[Collection entries]
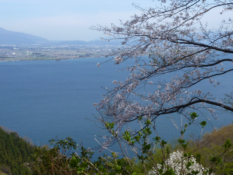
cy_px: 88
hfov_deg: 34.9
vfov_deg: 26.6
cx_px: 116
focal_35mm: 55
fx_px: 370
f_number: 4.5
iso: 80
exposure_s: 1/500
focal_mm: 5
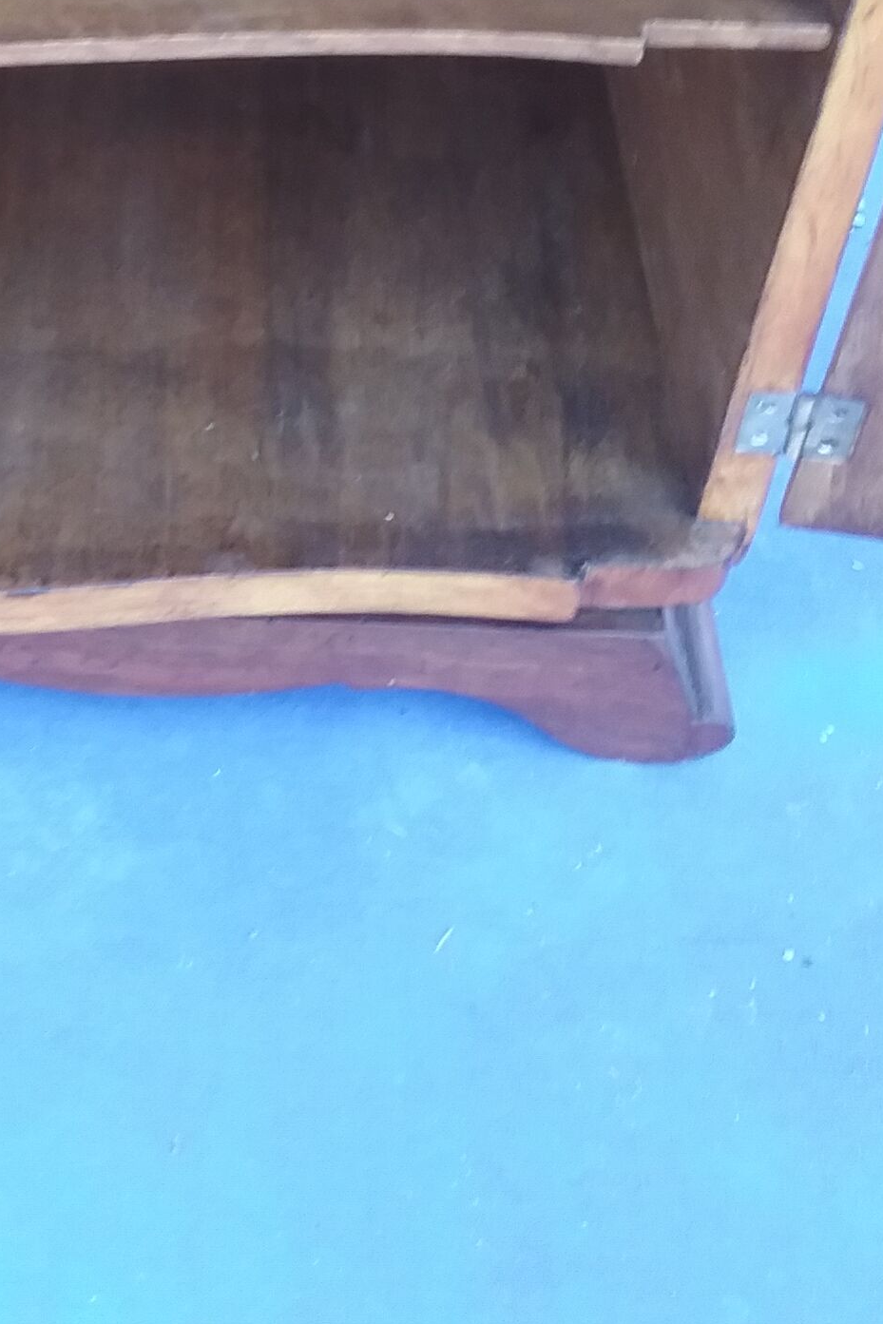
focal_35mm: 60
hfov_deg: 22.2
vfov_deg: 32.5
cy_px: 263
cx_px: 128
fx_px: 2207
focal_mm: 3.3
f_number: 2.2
* * *
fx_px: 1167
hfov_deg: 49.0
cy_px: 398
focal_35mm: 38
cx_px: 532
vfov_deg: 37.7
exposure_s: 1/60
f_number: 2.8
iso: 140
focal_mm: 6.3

Directions for this task - The lines to extract from the data above begin with the line containing "hfov_deg: 49.0" and end with the line containing "focal_mm: 6.3". Extract them exactly, including both.

Response -
hfov_deg: 49.0
cy_px: 398
focal_35mm: 38
cx_px: 532
vfov_deg: 37.7
exposure_s: 1/60
f_number: 2.8
iso: 140
focal_mm: 6.3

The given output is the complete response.